Star closed the door and locked it. The cab was waiting to take her to the airport.
She didn’t know if she would ever return. In a way, she hoped this would be the last time she’d ever have to look at the trim, white-painted bungalow that had been her home for so long.
She had grown up there, moving from pigtails to a Mohawk to a full-fledged Afro in the process.
She had watched her parents grow old and die there.
And now that her sister was gone, too – three funerals, all in less than three years – she was ready to move on to a new place, with fewer painful memories.
She slid into the back seat of the taxi.
“United,” she told the driver, checking to make sure that her boarding pass and I.D. were still in her purse.
Traffic was light, but then again, it was 11 o’clock at night. Normal people were at home, getting ready for bed, following their routine, getting ready for another day.

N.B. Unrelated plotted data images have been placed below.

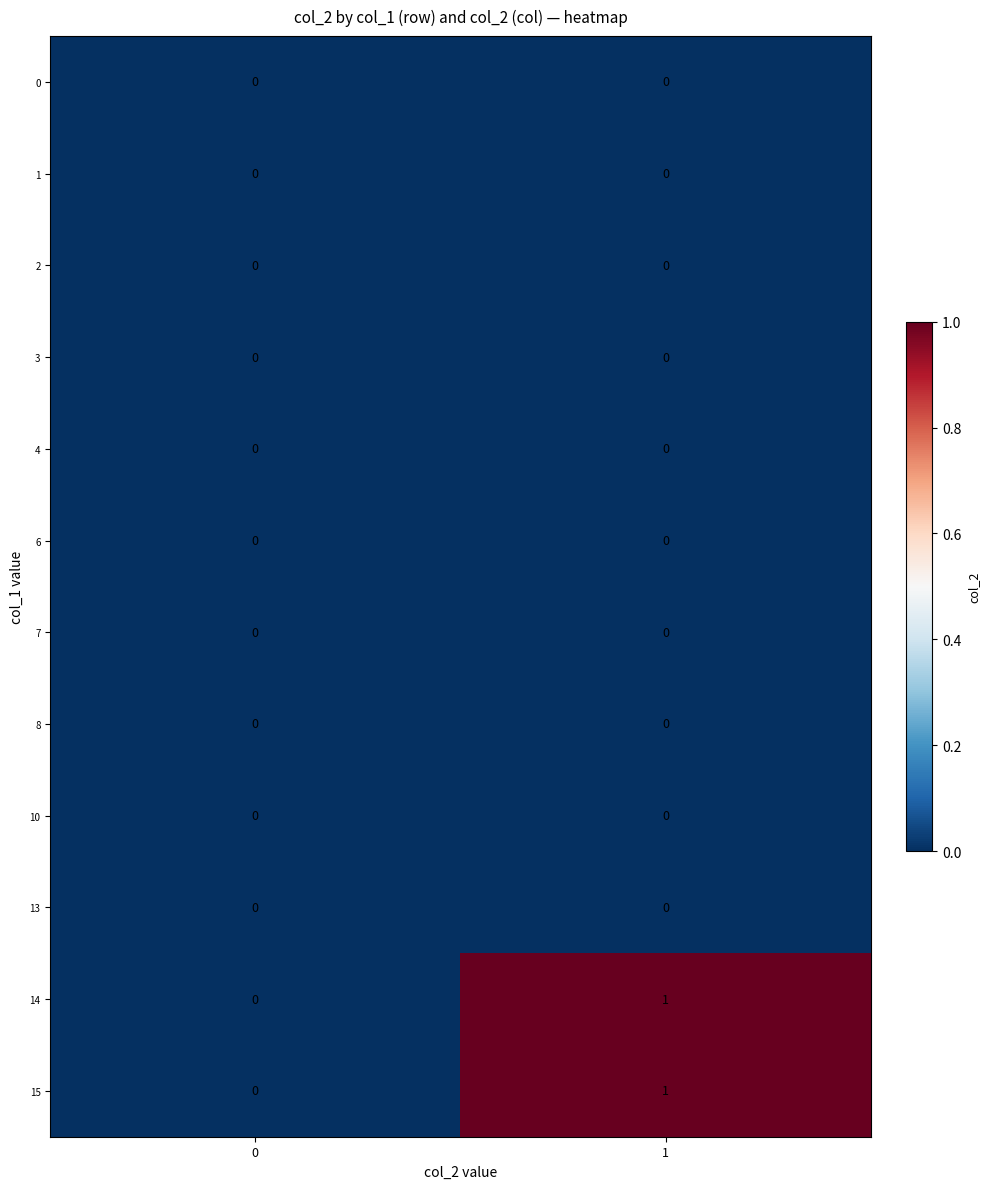

The 8 series shows 0 at 1. True or false?

True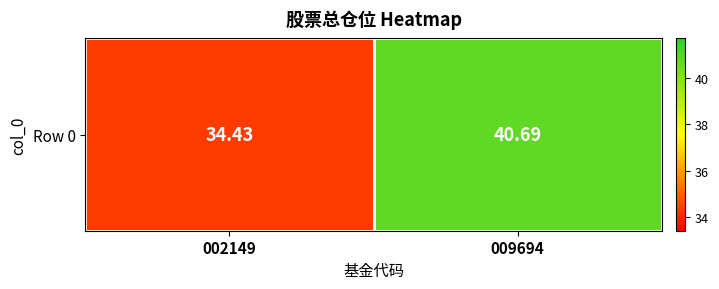

Which category has the lowest value across all series?

002149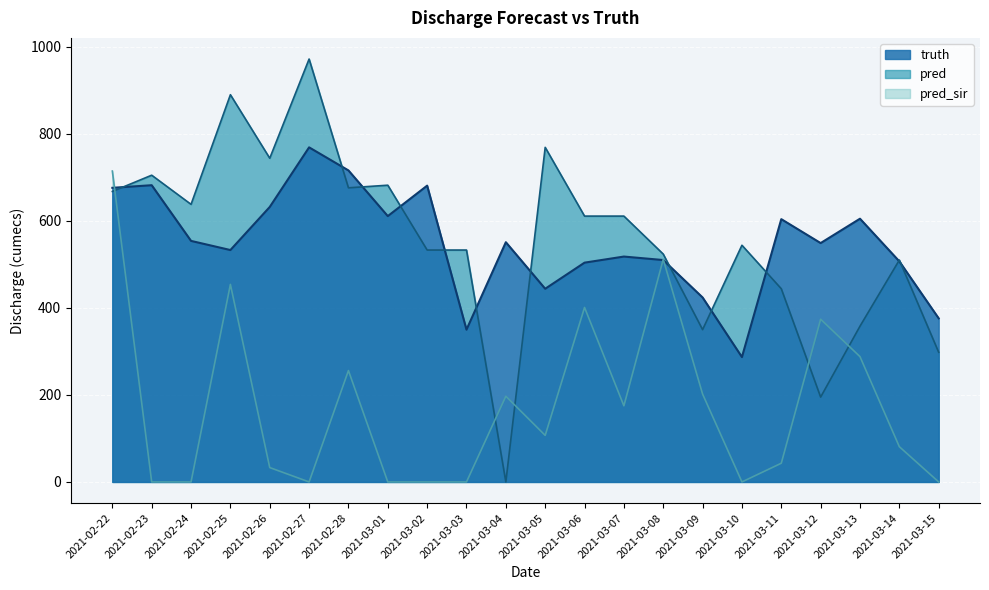

What is the difference between the maximum and minimum values in the pred_sir series?

714.5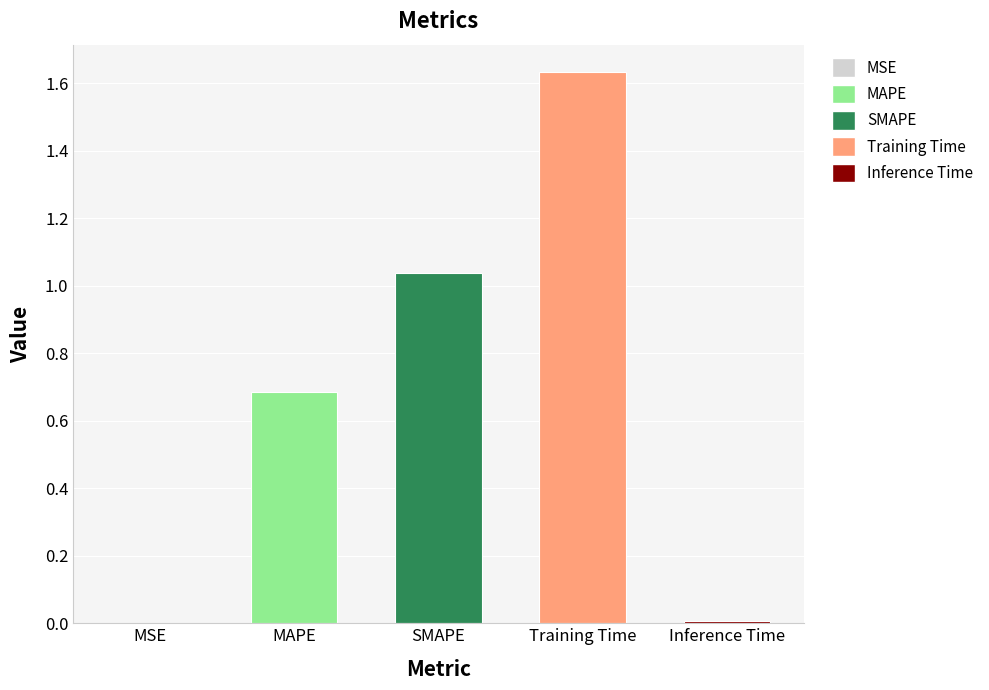

Which category has the highest value across all series?

Training Time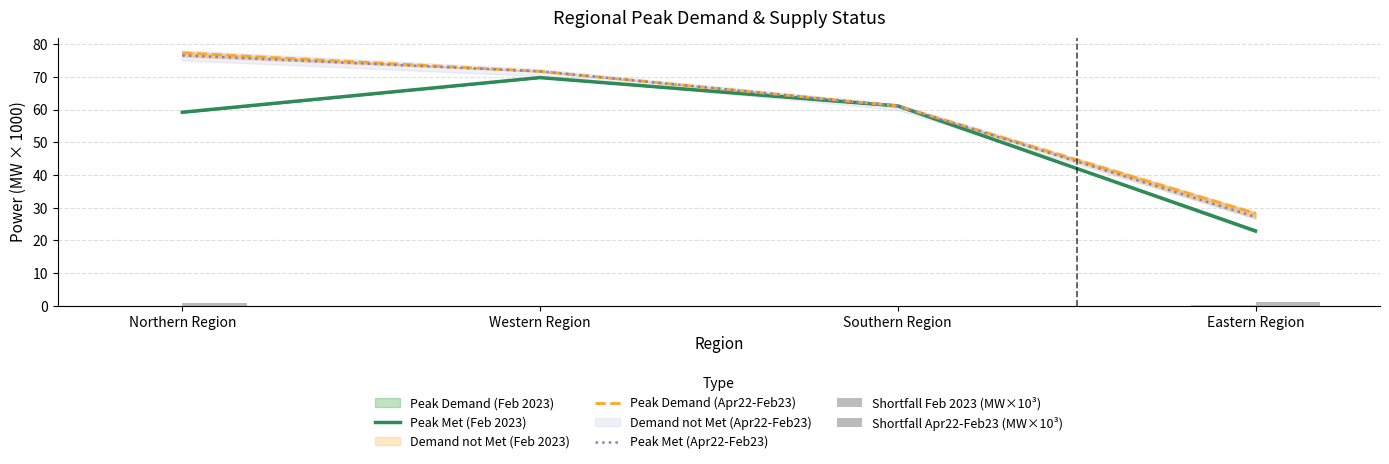

The value of Peak Demand (Apr22-Feb23) at Southern Region is 25.3. True or false?

False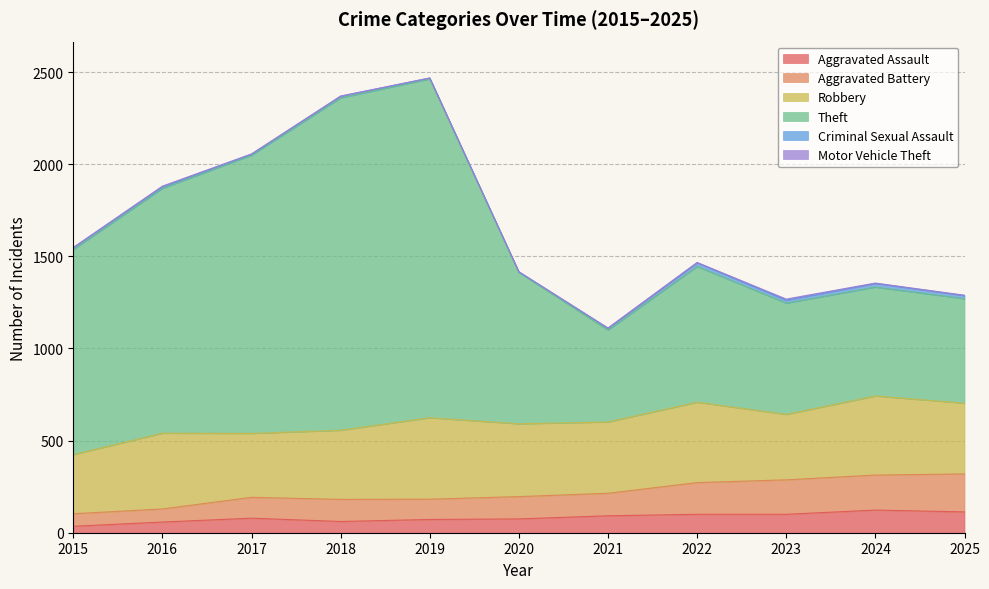

What is the sum of all Aggravated Assault values?

908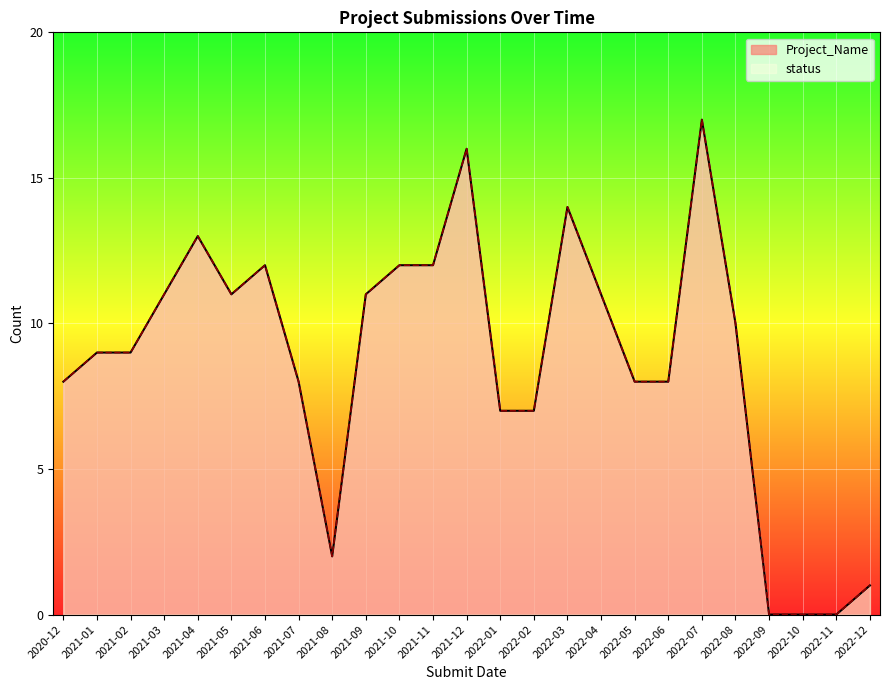

Which category has the highest value in the status series?

2022-07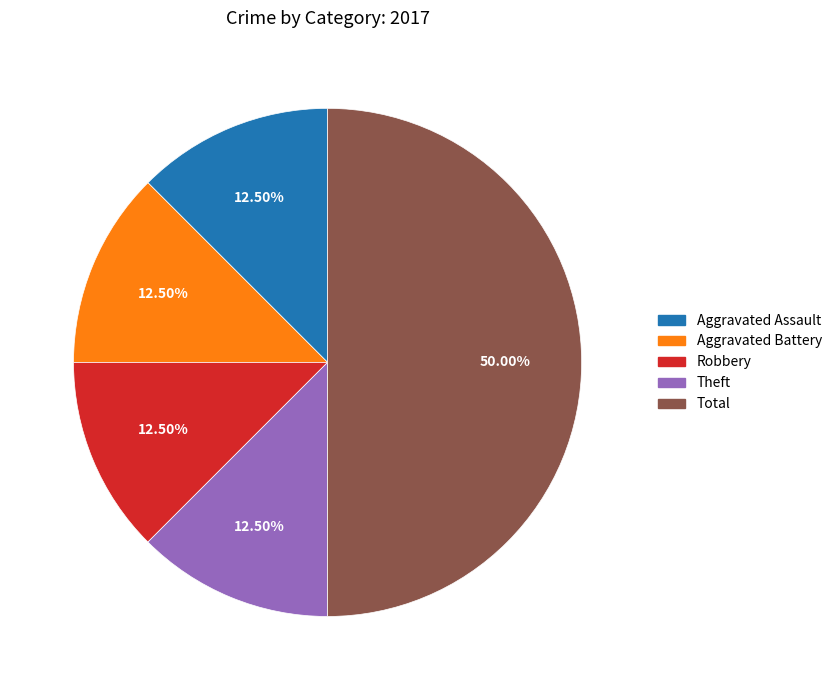

How many segments does this pie chart have?

5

Star only knew that she would wake up in Los Angeles, in a Hyatt hotel, far from the sadness and fear that had plagued her for as long as she had lived in that little white house.
The cab driver pulled up outside the United terminal and slowed to a stop.
It was only then that she looked at him for the first time.
From the back, he looked oddly familiar – even in shadow.
That sinewy neck. Those pointed ears. Sloping shoulders … and then he twitched.
She knew that twitch.
As he turned, she recognized his menacing grin. She had seen it, every night since she was three, whenever she dared to peek under her bed.
“Don’t run off too fast,” he leered. “I’m going with you.”